Question

Using properties of determinants,prove that:
\(\begin{vmatrix} 3a& -a+b & -a+c\\ -b+a & 3b & -b+c \\-c+a&-c+b&3c\end{vmatrix}\)\(=3(a+b+c)(ab+bc+ca)\)

Answer 1

\(Δ=\)\(\begin{vmatrix} 3a& -a+b & -a+c\\ -b+a & 3b & -b+c \\-c+a&-c+b&3c\end{vmatrix}\)
Applying \(C_1\rightarrow C_1+C_2+C_3\),we have
\(=\begin{vmatrix} a+b+c& -a+b & -a+c\\ a+b+c & 3b & -b+c \\a+b+c&-c+b&3c\end{vmatrix}\)
\(=(a+b+c)\)\(\begin{vmatrix} 1& -a+b & -a+c\\ 1 & 3b & -b+c \\1&-c+b&3c\end{vmatrix}\)

Applying \(R_2\rightarrow R_2-R_1\), and\( R_3\rightarrow R_3-R_1\)we have:
\( Δ=(a+b+c)\)\(\begin{vmatrix} 1& -a+b & -a+c\\ 0 & 2b+a & a-b \\0&a-c&2c+a\end{vmatrix}\)

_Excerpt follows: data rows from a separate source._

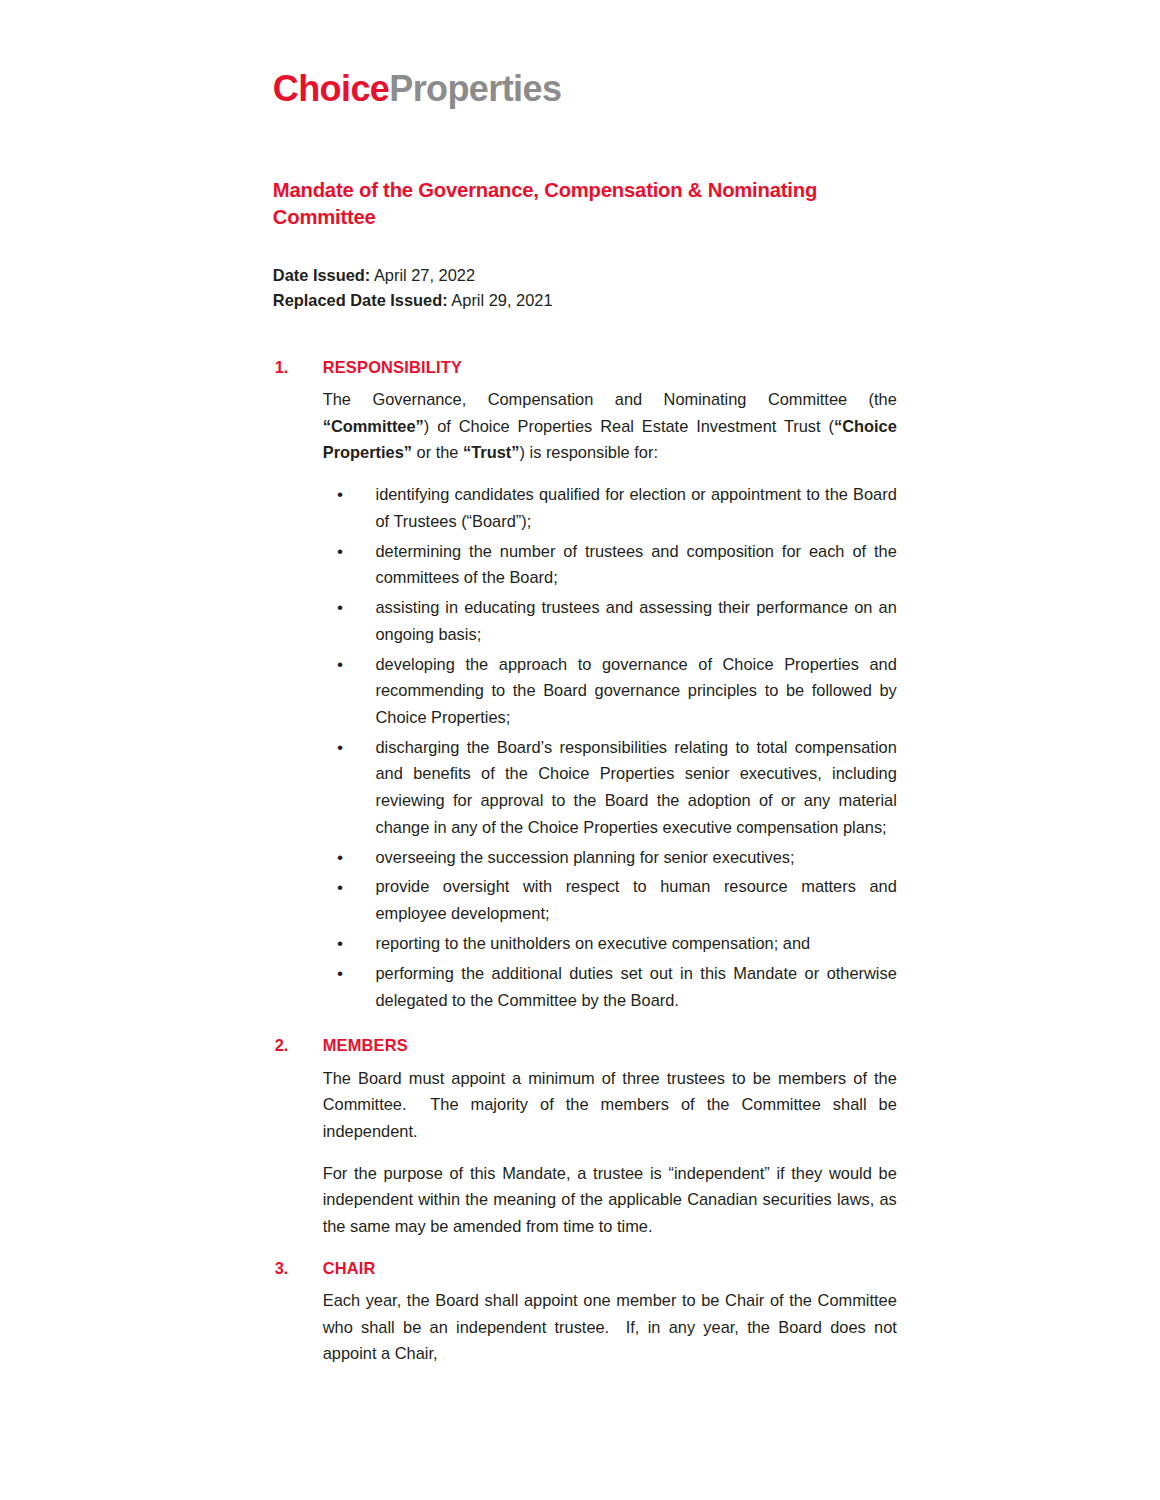Choice Properties
Mandate of the Governance, Compensation & Nominating Committee
Date Issued: April 27, 2022
Replaced Date Issued: April 29, 2021
1.
RESPONSIBILITY
The Governance, Compensation and Nominating Committee (the “Committee”) of Choice Properties Real Estate Investment Trust (“Choice Properties” or the “Trust”) is responsible for:
identifying candidates qualified for election or appointment to the Board of Trustees (“Board”);
determining the number of trustees and composition for each of the committees of the Board;
assisting in educating trustees and assessing their performance on an ongoing basis;
developing the approach to governance of Choice Properties and recommending to the Board governance principles to be followed by Choice Properties;
discharging the Board’s responsibilities relating to total compensation and benefits of the Choice Properties senior executives, including reviewing for approval to the Board the adoption of or any material change in any of the Choice Properties executive compensation plans;
overseeing the succession planning for senior executives;
provide oversight with respect to human resource matters and employee development;
reporting to the unitholders on executive compensation; and
performing the additional duties set out in this Mandate or otherwise delegated to the Committee by the Board.
2.
MEMBERS
The Board must appoint a minimum of three trustees to be members of the Committee. The majority of the members of the Committee shall be independent.
For the purpose of this Mandate, a trustee is “independent” if they would be independent within the meaning of the applicable Canadian securities laws, as the same may be amended from time to time.
3.
CHAIR
Each year, the Board shall appoint one member to be Chair of the Committee who shall be an independent trustee. If, in any year, the Board does not appoint a Chair,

Expanding along \(C_1,\)we have:
\(Δ=(a+b+c)[(2b+a)(2c+a)-(a-b)(a-c)]\)
\(=(a+b+c)[4bc+2ab+2ac+a^2-a^2+ac+ba-bc]\)
\(=(a+b+c)(3ab+3bc+3ac)\)
\(=3(a+b+c)(ab+bc+ca)\)

Hence,the given result is proved.